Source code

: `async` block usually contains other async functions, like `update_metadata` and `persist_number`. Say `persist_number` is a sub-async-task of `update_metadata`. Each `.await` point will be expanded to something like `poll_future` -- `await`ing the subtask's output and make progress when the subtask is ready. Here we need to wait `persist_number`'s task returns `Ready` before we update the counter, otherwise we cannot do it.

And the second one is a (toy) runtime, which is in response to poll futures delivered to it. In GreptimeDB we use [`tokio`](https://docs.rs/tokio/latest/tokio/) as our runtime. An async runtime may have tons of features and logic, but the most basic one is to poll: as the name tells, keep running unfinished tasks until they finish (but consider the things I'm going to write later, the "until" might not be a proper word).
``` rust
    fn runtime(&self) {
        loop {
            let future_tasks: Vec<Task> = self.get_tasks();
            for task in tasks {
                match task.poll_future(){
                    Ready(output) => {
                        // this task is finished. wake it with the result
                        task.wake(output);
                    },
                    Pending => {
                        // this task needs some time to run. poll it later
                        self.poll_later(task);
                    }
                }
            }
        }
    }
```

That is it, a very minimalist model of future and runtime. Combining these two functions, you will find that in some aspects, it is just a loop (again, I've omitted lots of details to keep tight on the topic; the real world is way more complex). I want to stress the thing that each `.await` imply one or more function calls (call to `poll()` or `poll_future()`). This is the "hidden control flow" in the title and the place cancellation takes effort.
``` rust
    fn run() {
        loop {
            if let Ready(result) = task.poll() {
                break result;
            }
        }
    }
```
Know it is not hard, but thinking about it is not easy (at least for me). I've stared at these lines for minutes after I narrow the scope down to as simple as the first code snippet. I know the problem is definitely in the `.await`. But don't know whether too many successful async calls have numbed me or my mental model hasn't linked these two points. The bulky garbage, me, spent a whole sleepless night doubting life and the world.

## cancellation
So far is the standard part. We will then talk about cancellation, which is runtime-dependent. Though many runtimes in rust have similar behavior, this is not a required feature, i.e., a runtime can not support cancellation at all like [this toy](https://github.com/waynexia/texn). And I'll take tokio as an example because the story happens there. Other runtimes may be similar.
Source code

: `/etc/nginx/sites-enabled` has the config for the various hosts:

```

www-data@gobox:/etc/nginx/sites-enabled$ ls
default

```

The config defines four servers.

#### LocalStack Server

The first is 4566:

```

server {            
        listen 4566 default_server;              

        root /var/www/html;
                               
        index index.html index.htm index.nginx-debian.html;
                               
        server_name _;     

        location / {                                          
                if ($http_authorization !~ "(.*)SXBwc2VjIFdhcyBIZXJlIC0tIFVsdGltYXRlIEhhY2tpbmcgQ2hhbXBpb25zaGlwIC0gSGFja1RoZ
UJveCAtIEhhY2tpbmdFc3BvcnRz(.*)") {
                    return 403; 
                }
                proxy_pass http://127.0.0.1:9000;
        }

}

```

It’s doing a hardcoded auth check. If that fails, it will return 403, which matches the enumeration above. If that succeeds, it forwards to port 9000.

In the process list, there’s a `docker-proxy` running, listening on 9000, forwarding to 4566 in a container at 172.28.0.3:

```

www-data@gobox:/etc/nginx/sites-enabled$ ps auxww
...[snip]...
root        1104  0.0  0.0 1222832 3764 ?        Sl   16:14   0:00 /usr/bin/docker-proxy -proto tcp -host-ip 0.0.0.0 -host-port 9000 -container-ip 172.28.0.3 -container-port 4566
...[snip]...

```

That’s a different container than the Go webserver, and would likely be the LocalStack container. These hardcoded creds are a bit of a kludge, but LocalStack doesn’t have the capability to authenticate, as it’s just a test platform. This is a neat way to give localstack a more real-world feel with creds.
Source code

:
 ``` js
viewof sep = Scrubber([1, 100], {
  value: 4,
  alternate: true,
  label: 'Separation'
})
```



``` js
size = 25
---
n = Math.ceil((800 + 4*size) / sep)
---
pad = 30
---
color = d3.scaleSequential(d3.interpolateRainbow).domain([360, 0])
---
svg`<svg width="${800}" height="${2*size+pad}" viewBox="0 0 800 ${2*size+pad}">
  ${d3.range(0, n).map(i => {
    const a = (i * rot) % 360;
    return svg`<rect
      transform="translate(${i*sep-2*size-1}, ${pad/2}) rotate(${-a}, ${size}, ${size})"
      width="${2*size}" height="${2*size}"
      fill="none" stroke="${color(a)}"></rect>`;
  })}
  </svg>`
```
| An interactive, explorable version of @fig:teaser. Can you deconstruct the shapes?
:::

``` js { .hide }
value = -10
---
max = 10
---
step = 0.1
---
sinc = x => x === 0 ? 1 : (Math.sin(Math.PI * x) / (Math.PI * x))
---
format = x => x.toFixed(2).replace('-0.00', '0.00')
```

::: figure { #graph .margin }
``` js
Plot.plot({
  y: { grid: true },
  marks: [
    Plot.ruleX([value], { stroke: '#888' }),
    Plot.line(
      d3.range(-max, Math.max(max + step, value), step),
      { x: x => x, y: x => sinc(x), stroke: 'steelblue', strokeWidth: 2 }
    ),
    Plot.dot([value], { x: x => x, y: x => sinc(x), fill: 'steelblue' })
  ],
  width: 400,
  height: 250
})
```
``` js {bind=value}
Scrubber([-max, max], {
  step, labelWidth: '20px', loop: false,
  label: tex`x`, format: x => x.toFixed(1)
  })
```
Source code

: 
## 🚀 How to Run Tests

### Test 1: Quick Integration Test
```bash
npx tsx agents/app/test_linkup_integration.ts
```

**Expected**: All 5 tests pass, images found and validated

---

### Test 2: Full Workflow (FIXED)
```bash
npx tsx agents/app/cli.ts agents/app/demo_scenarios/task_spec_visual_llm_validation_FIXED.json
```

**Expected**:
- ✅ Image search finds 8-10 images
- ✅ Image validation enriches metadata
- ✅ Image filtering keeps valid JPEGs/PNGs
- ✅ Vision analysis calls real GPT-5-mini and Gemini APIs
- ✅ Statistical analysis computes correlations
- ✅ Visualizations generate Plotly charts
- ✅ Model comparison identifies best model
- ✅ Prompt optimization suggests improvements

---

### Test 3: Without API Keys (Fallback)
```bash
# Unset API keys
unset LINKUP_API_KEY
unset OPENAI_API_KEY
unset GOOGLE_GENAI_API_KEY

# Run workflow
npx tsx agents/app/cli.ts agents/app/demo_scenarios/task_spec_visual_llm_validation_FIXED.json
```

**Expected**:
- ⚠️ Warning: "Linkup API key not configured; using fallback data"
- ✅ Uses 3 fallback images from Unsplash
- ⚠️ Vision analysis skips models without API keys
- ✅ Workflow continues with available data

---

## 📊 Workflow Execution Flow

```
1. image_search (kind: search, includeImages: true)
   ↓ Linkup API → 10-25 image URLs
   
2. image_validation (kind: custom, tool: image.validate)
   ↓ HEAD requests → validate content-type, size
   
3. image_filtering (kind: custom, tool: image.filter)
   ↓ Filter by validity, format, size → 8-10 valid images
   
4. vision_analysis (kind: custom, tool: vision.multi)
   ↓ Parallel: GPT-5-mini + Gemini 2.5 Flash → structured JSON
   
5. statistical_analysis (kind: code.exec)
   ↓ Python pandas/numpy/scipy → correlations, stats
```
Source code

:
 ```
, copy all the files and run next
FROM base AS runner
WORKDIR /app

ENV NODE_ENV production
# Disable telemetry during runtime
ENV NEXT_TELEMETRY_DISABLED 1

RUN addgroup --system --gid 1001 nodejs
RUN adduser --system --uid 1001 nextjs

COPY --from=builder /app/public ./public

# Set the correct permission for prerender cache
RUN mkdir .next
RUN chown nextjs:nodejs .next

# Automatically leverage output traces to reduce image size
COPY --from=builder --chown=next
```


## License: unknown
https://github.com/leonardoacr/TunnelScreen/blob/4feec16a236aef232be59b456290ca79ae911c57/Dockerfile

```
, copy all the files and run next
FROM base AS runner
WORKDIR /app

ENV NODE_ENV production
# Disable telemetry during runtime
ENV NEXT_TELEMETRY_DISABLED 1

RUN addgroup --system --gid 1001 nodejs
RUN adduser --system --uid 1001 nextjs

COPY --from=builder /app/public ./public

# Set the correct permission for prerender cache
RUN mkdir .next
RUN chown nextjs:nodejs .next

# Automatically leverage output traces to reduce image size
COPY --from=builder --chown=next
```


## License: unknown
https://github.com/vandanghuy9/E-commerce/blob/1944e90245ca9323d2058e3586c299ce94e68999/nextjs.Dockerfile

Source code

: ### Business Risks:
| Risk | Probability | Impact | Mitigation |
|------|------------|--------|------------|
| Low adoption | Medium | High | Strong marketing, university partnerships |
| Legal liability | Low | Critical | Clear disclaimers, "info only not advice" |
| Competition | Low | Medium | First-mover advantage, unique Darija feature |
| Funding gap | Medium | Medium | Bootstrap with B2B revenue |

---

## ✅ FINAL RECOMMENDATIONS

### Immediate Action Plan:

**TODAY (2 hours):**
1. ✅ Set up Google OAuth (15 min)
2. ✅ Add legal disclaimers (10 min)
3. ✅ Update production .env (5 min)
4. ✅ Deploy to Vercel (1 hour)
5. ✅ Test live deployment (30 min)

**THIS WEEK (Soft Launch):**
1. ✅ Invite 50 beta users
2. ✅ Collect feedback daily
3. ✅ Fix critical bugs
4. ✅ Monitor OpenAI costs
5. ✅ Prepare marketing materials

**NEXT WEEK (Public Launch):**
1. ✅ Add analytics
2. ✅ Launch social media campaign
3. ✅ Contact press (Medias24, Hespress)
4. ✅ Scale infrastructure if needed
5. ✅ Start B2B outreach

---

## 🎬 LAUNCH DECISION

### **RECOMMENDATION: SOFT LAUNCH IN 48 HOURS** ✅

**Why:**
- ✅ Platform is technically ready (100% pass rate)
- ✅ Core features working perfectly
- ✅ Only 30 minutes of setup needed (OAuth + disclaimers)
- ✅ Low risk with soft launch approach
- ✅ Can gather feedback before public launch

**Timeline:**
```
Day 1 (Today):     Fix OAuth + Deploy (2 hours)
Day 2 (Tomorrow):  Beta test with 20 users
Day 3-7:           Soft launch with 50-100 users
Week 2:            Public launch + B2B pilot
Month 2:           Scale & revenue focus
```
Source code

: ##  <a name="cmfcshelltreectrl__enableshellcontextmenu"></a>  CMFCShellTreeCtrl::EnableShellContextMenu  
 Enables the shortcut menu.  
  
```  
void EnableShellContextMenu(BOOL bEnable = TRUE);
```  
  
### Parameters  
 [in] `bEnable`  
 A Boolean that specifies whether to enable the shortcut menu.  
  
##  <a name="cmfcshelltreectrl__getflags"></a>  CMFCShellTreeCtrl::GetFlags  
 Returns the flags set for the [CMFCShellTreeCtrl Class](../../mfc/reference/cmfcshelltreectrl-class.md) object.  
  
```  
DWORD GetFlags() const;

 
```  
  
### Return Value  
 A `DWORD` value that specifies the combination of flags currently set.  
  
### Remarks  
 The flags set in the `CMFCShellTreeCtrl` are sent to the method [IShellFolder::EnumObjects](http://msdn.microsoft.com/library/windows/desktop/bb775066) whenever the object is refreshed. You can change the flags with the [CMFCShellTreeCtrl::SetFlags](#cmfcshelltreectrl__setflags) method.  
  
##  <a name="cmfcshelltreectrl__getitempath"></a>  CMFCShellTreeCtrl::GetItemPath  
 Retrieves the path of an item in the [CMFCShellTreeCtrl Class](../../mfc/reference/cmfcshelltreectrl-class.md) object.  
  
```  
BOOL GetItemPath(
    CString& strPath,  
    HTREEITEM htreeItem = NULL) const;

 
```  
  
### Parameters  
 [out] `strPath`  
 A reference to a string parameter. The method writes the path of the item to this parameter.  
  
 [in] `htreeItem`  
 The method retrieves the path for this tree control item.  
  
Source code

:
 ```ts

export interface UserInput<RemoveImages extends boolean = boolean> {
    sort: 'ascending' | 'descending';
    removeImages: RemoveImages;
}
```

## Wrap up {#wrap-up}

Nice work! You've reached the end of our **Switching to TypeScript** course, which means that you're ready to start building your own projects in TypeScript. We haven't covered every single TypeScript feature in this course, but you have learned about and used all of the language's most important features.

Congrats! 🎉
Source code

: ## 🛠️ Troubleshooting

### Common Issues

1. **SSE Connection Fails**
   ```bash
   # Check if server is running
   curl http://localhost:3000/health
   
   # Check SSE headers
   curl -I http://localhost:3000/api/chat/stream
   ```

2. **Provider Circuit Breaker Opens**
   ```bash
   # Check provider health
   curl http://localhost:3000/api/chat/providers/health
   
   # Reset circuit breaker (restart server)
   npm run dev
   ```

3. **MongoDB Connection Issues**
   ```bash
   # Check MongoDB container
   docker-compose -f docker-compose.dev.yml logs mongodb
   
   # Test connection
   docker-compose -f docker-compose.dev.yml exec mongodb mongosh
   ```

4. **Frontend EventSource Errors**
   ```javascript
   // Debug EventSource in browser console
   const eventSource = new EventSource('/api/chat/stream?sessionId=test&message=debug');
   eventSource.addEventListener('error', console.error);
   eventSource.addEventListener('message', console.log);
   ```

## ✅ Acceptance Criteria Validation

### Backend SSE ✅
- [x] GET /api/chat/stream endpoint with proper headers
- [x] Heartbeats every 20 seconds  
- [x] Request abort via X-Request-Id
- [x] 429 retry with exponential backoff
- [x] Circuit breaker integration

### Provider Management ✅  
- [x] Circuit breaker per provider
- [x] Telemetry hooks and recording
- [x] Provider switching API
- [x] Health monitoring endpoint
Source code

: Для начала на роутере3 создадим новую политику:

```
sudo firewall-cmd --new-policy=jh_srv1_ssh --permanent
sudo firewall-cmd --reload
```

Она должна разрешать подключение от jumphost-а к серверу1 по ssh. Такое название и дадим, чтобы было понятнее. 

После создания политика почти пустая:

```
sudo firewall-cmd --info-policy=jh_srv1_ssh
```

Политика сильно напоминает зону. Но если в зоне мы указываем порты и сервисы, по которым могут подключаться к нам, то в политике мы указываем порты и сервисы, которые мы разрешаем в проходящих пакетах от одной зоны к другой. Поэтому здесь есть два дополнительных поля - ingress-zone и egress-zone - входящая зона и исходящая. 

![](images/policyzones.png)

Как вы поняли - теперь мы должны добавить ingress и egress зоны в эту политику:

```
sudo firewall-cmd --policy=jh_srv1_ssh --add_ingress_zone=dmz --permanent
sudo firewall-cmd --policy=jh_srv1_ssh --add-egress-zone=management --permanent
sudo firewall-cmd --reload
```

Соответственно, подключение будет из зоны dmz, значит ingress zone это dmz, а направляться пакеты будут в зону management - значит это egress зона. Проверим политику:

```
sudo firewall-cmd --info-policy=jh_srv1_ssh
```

^^^^^^^^^^^^^^^^

> **Your goal**
Go through the material and report each line that holds the string "wake".

> **Solution to the problem**
                        // this task is finished. wake it with the result
                        task.wake(output);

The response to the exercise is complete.